- [练习文段]:
# # # # # # #
同时如果存在系统提示词，则实际对话效果如下：

Python
messages = [
{"role" : "system", "content" : "你是一名助人为乐的助手，名叫小明。"},
{"role" : "user", "content" : "你好，好久不见！请问你叫什么名字？"}
]

Python
response[0]

能够看到，此时问答数据中就包含了系统消息。同样该格式的数据也可以直接用于Unsloth的指令微调。也就是说，如果我们希望提高模型多轮对话或者指令跟随能力，就可以创建大量类似这种数据集进行微调。在实际微调过程中，模型会主动学习最后一个assistant之后的内容，从而学会指令跟随和多轮对话能力。

最后，我们尝试让模型调用外部函数，即创建一条function call message。

Python
import requests, json
def get_weather(loc):
    """
    查询即时天气函数
    :param loc: 必要参数，字符串类型，用于表示查询天气的具体城市名称，\
    注意，中国的城市需要用对应城市的英文名称代替，例如如果需要查询北京市天气，则loc参数需要输入'Beijing'；
    :return：OpenWeather API查询即时天气的结果，具体URL请求地址为：https://api.openweathermap.org/data/2.5/weather\
    返回结果对象类型为解析之后的JSON格式对象，并用字符串形式进行表示，其中包含了全部重要的天气信息
    """
# # # # # # #
- [所列条目]:

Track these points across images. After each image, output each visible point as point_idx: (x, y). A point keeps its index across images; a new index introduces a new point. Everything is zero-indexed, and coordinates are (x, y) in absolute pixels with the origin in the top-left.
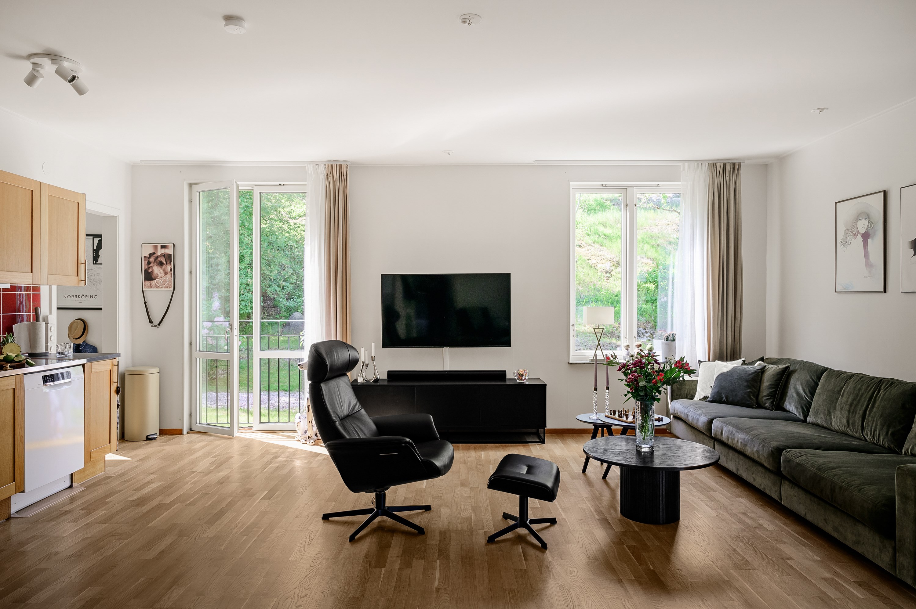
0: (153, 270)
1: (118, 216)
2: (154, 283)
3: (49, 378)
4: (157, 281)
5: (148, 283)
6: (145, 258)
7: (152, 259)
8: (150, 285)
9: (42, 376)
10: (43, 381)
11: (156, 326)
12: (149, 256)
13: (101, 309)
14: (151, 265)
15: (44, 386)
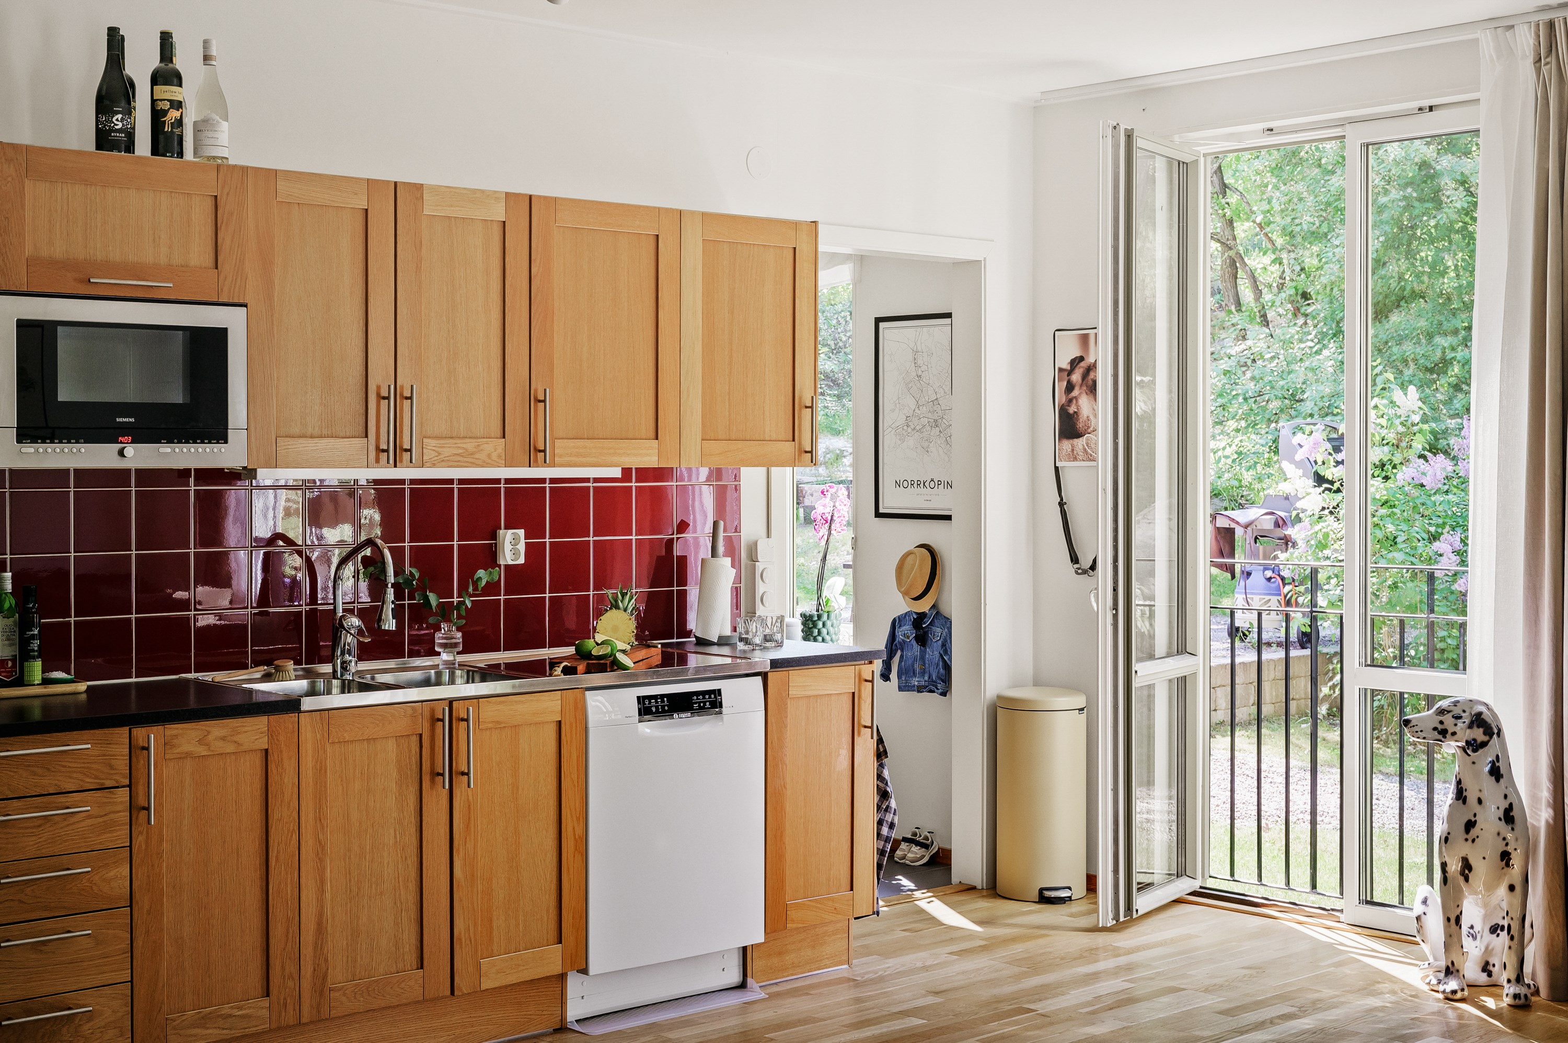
0: (1078, 407)
1: (985, 259)
2: (1081, 447)
3: (657, 702)
4: (1087, 439)
5: (1067, 444)
6: (1062, 374)
7: (1076, 377)
8: (1073, 450)
9: (638, 698)
10: (640, 710)
11: (1085, 572)
12: (1069, 368)
13: (948, 518)
14: (1075, 393)
15: (640, 721)
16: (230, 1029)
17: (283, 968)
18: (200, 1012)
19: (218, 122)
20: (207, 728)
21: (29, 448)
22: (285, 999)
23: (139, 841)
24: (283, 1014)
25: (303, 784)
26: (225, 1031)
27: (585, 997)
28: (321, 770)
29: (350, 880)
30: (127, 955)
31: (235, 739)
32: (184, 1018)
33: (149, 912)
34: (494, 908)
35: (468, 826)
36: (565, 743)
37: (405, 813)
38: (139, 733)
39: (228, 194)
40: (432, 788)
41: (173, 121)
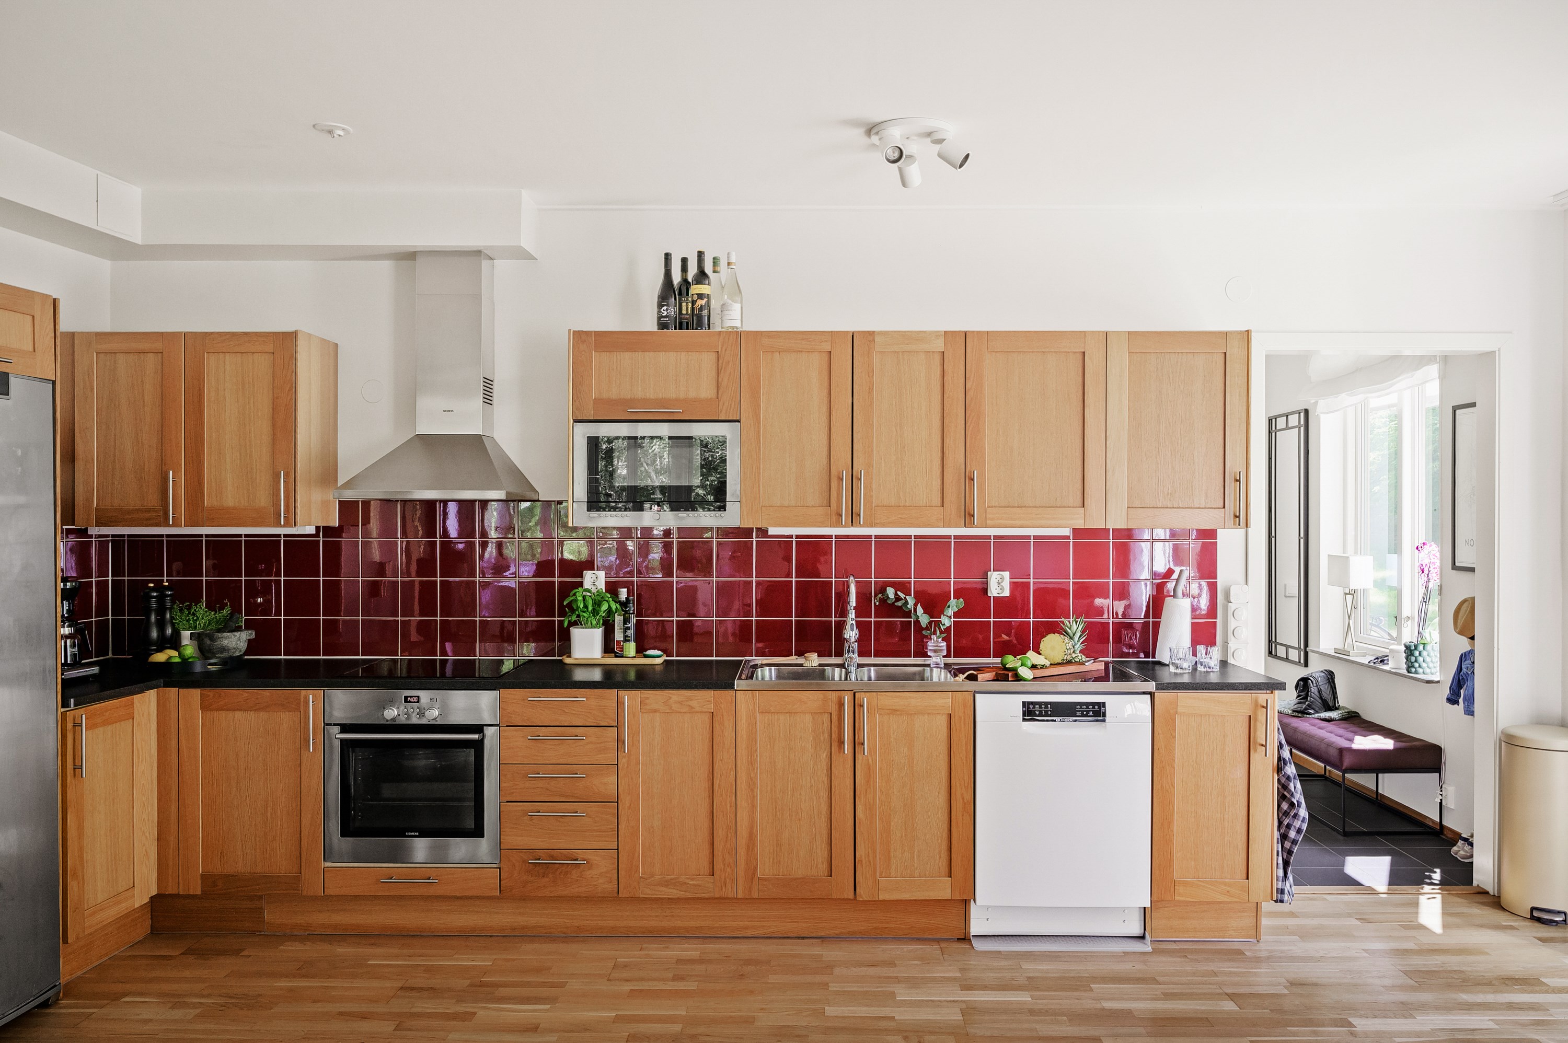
1: (1499, 348)
3: (1040, 707)
9: (1023, 702)
10: (1024, 712)
15: (1024, 720)
16: (685, 892)
17: (724, 860)
18: (664, 877)
19: (731, 304)
20: (670, 695)
21: (594, 514)
22: (725, 878)
23: (623, 762)
24: (724, 890)
25: (739, 739)
26: (682, 893)
27: (989, 920)
28: (752, 731)
29: (776, 808)
30: (614, 832)
31: (688, 703)
32: (653, 879)
33: (629, 808)
34: (892, 843)
35: (868, 782)
36: (954, 732)
37: (819, 767)
38: (621, 693)
39: (726, 350)
40: (839, 752)
41: (699, 307)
# # # # # # #
- [练习题目]:
[a] 对照讲模型微调与函数调用的练习文段，判断下面三个说法是否与它相符。每项回答“是”或“否”，并原样引出文段中起决定作用的语句。
(i) 系统消息给助手起的名字是小明。
(ii) 查询北京市天气时，loc参数应填入“北京”。
(iii) 微调时，模型会学习第一个assistant之后的内容。
[b] 从讲模型微调与函数调用的练习文段最后一句之后接着往下写。

- [各题答案]:
[a]
(i) 是。“你是一名助人为乐的助手，名叫小明。”
(ii) 否。“则loc参数需要输入'Beijing'”
(iii) 否。“模型会主动学习最后一个assistant之后的内容”

[b]
    # Step 1.构建请求
    url = "https://api.openweathermap.org/data/2.5/weather"

    # Step 2.设置查询参数
    params = {
        "q": loc,
        "appid": "YOUR_API_KEY",    # 输入API key
        "units": "metric",            # 使用摄氏度而不是华氏度
        "lang":"zh_cn"                # 输出语言为简体中文
    }

    # Step 3.发送GET请求
    response = requests.get(url, params=params)

    # Step 4.解析响应
    data = response.json()
    return json.dumps(data)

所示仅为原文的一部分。